Bagikan:

JAKARTA - Grab, mempekerjakan 300 ahli teknologi informatika (TI). Hal tersebut dilakukan untuk meningkatkan kepercayaan pengguna terkait keamanan di aplikasinya. 

"Tim ini berbasis di lokasi R&D kami di Jakarta, Kuala Lumpur, Singapura, Bangalore, dan Seattle," ujar Head of Integrity (User Trust, Identity & Access Management, Safety, Grab Financial Risk), Wu Ngiap Foo, seperti dikutip dari Antara, Kamis, 19 November.

Grab berkomitmen untuk mencapai zero insiden yang dapat dicegah. Oleh sebab itu, Grab telah menghadirkan berbagai fitur baru, termasuk otentikasi wajah yang didukung teknologi kecerdasan buatan (AI).

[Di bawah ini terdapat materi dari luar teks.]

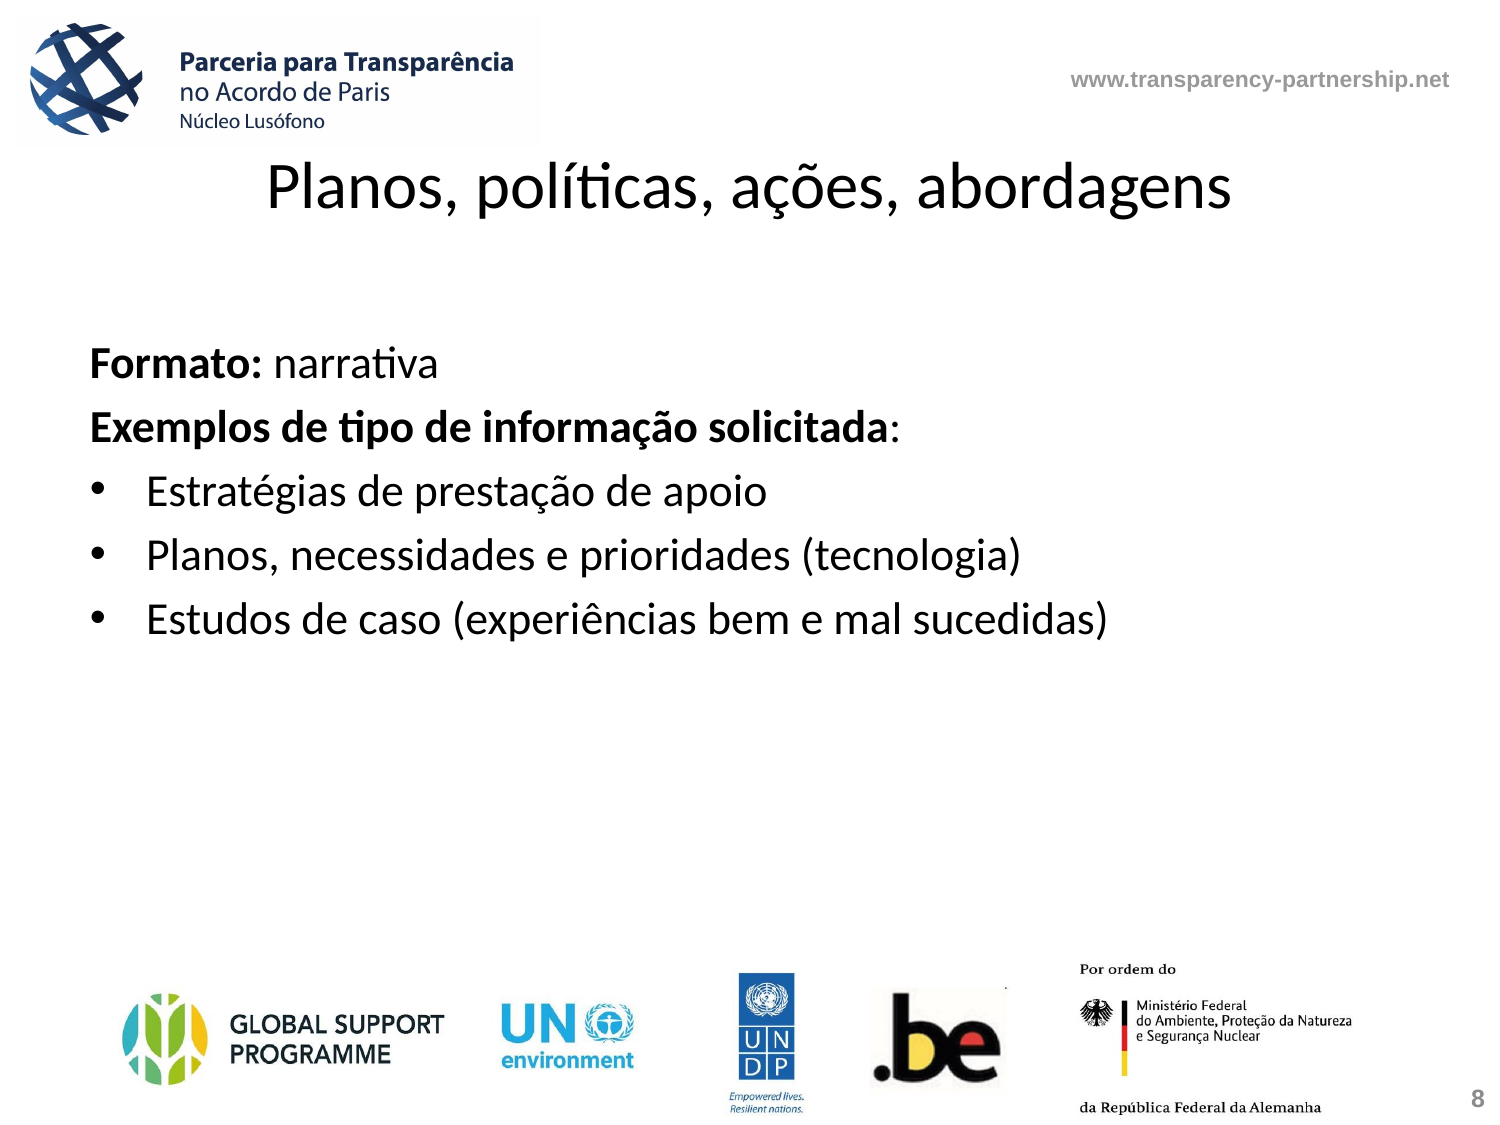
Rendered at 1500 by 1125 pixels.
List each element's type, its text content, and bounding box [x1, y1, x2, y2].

picture [36, 949, 1460, 1125]
picture [17, 14, 541, 148]
title Planos, políticas, ações, abordagens [103, 134, 1397, 278]
list Formato: narrativa Exemplos de tipo de informação solicitada: Estratégias de prestação de apoio Planos, necessidades e prioridades (tecnologia) Estudos de caso (experiências bem e mal sucedidas) [75, 325, 1427, 893]
slide_number 8 [1149, 1067, 1500, 1125]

Pengemudi diwajibkan melakukan swafoto secara real-time untuk verifikasi sebelum mereka memulai aktivitas online dan menerima pesanan untuk mencegah insiden, seperti berbagi akun mitra pengemudi yang tidak terdaftar atau menyewakan akun terdaftar.

Model machine learning ini dapat menentukan apakah wajah itu sesuai atau tidak berdasarkan gerakan dan pencahayaan. Sementara untuk penumpang, juga diminta melakukan swafoto untuk meminimalisir risiko, seperti pengguna yang mungkin menggunakan Grab untuk aktivitas ilegal.

Dalam masa pandemi saat ini, Grab juga mengadaptasi teknologi selfie untuk memverifikasi wajah dengan masker. Fitur ini telah diluncurkan selama waktu satu bulan, dan disebut tingkat akurasinya mencapai 99,5 persen.

Selain itu, Grab juga telah menghadirkan teknologi pemantauan perjalanan untuk mendeteksi kemungkinan insiden. Ada pula teknologi yang mendeteksi apabila mitra pengemudi melakukan screenshots terhadap identitas penumpang.

Secara garis besar, Grab mengambil pendekatan 360 derajat terhadap keamanan digital dengan strategi Risk dari Grab yang berfokus pada kesadaran pengguna dengan edukasi, teknologi dengan peningkatan metode otentikasi, serta kemitraan dengan pemerintah dan penegak hukum.

Grab juga terus mengembangkan inovasi teknologi dalam memastikan keamanan pengguna dan mitra pengemudi.

"Kami terus menambahkan intelligent authentications untuk memastikan keamanan digital dengan model machine learning. Kami juga belajar dari pengalaman kami, bahwa untuk memerangi penipuan, kita tidak bisa melawannya sendiri sebagai perusahaan," ujar Wu Ngiap Foo.

"Untuk membuat Asia Tenggara menjadi lokasi yang lebih aman secara digital, kami harus bekerja sama dengan platform digital lainnya serta untuk menurunkan tingkat penipuan secara keseluruhan di ekosistem digital Asia Tenggara," dia menambahkan.